WOODLAND (CBS13) — Undocumented immigrants in Woodland could soon be getting another layer of protection from the city.
The Woodland City Council voted Thursday night, to create a special panel that would work to draft an ordinance, making Woodland a sanctuary city.
Woodland has unofficially been a sanctuary city for about 10 years.
“We’ve already had the practice in place why not roll it into a written format like an ordinance?” said Woodland Mayor, Angel Barajas.
Barajas is part of the new sub-committee tasked with officially making Woodland a sanctuary city.
His goal is to put what the city’s been doing all along in concrete writing.
“When a police officer pulls over an individual they don’t ask them where they were born or if they have documentation to be here, if ICE was to come in and do raids and deportations, our local law enforcement won’t collaborate with them,” said Barajas.
The sub-committee, which includes city officials other than the mayor, will draft an ordinance to officially enforce what they’ve been practicing.

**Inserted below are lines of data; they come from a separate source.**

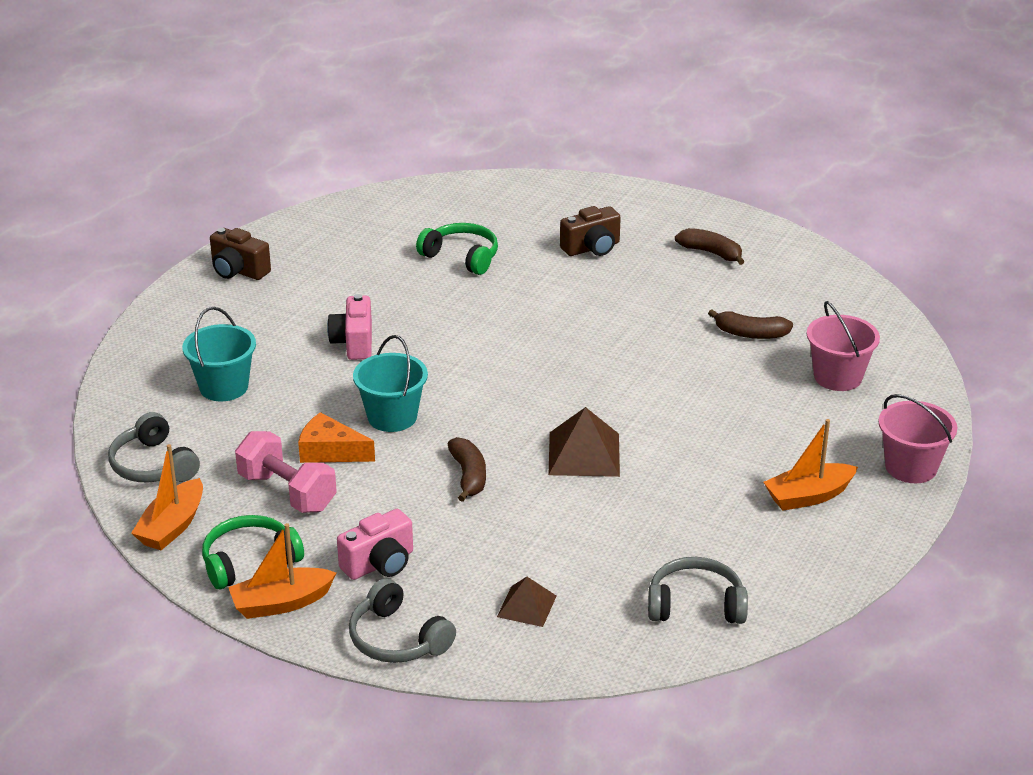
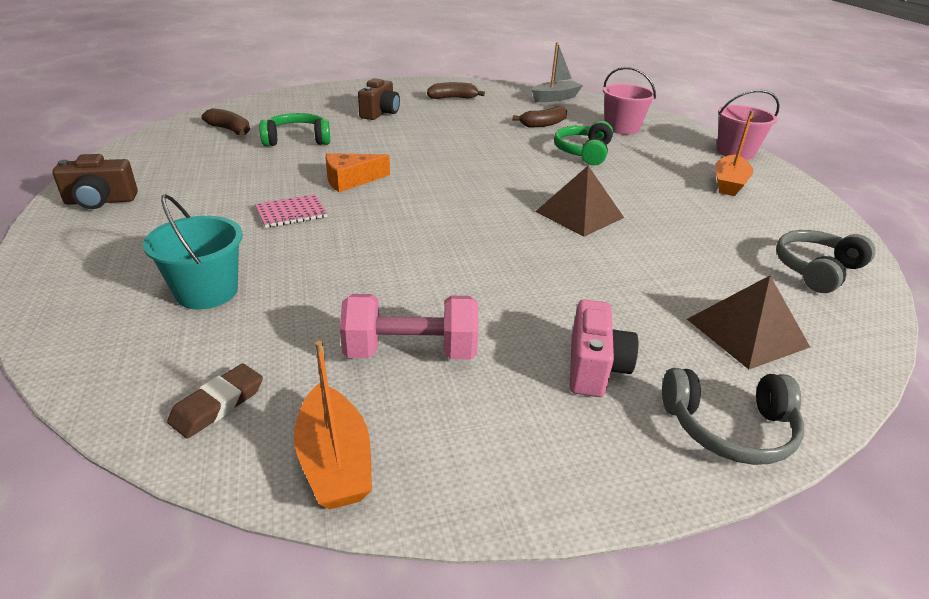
camera: 45 degrees left, 0 degrees up
grey headphones [108,412,200,483] -> brown eraser [167,363,263,439]
green headphones [202,515,304,589] -> green headphones moved to [554,121,613,165]
orange boat [228,523,336,619] -> none
orange cheese [298,412,375,463] -> orange cheese moved to [325,153,390,192]
pink camera [327,294,372,360] -> pink notebook [255,194,328,228]
turquoise bucket [353,335,428,432] -> none
brown banana [448,437,486,502] -> brown banana moved to [201,108,250,136]
brown pyramid [497,577,556,627] -> brown pyramid [687,276,810,369], size x1.62
none -> grey boat [532,42,583,102]

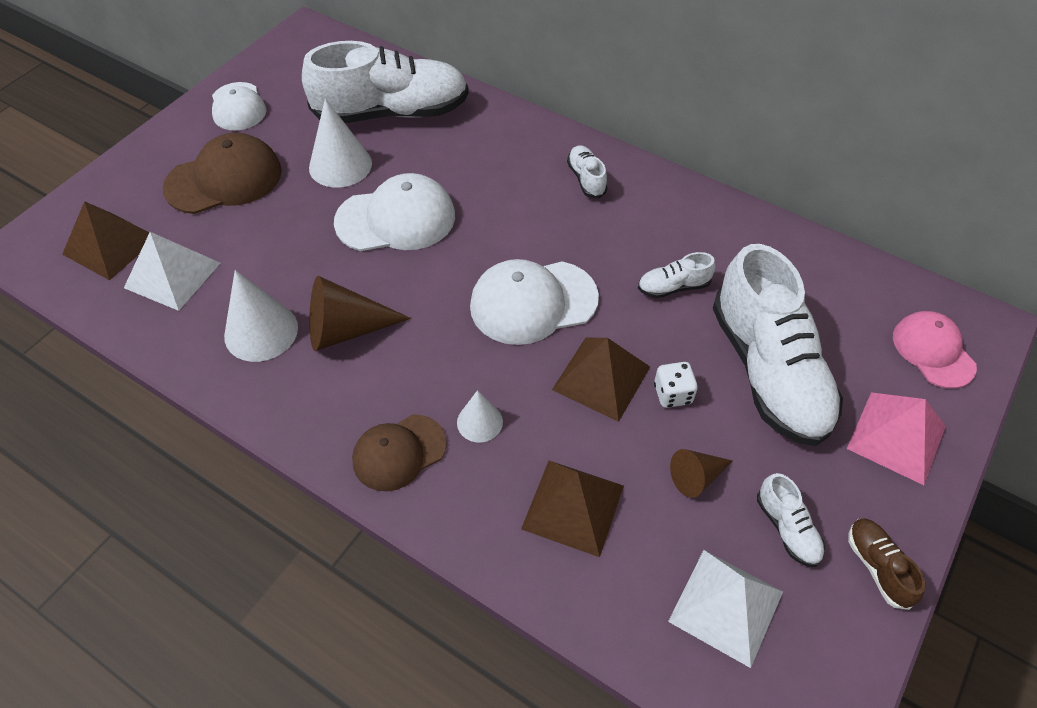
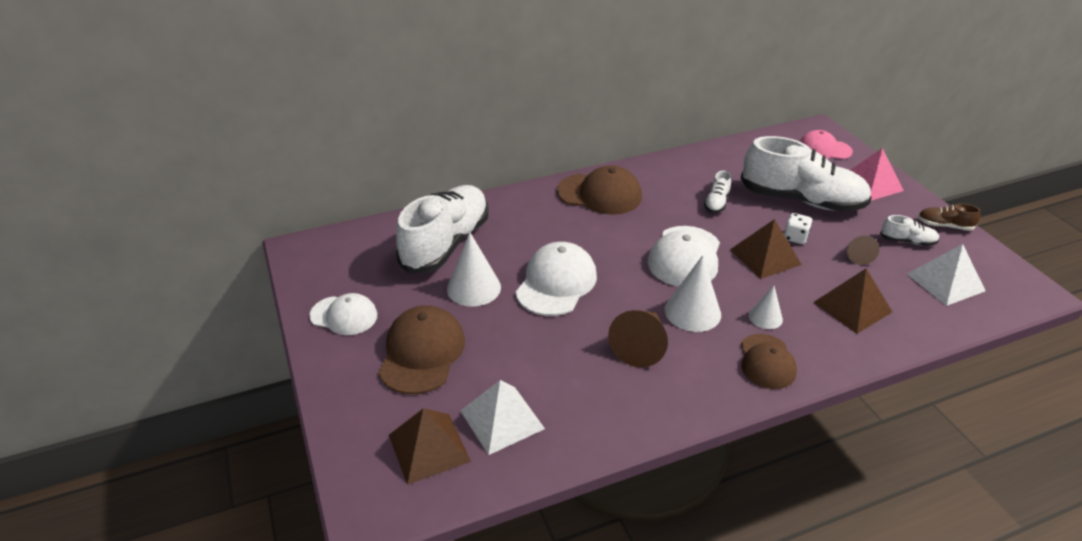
camera: 55 degrees left, 15 degrees down
white cone [224,270,298,362] -> white cone moved to [665,255,721,332]
white shoe [567,145,607,198] -> brown cap [557,165,642,215]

Barajas says at least 10 percent of the population in Woodland is undocumented.
“We wanna be able to foster a new generation of youth to be able to provide and give back to this country,” Barajas added.
“There are a lot of illegals I don’t want in this country, there are a lot of criminals I don’t want, and they are hiding behind a sanctuary city,” said Cleve Baker.
Baker opposes the idea of a sanctuary city. He says undocumented immigrants should apply for citizenship if they want to enjoy the same rights as Americans.
“It is their doing, their doing when they crossed the border illegally,” said Baker.
Brian Rowland begs to differ. He says protecting undocumented immigrants on a local level should be status quo. The city, Rowland says, shouldn’t have to resort to writing an ordinance.
“Whoever came over originally came over as illegal immigrants, it’s been built by immigrants legal and illegal,” said Rowland.
Rowland adds undocumented immigrants are a big part of what drive’s California’s economy. Without protection, he says there could be devastating economic impacts locally and statewide.
“I’d like to see them disappear for a day and see what happens,” Rowland added.
Mayor Barajas says he’ll be meeting with the sub-committee each week to draft the ordinance.
He hopes to have everything done by September.